> Assigned task
Report how many lines in the rows below contain the string "informácie", treating uppercase and lowercase letters as different. Give only the number.

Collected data
%%
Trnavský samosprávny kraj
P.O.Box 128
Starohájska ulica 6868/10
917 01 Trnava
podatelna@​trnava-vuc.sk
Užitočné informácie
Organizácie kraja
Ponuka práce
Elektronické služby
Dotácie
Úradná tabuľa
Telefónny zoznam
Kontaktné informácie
%%
> Response box
2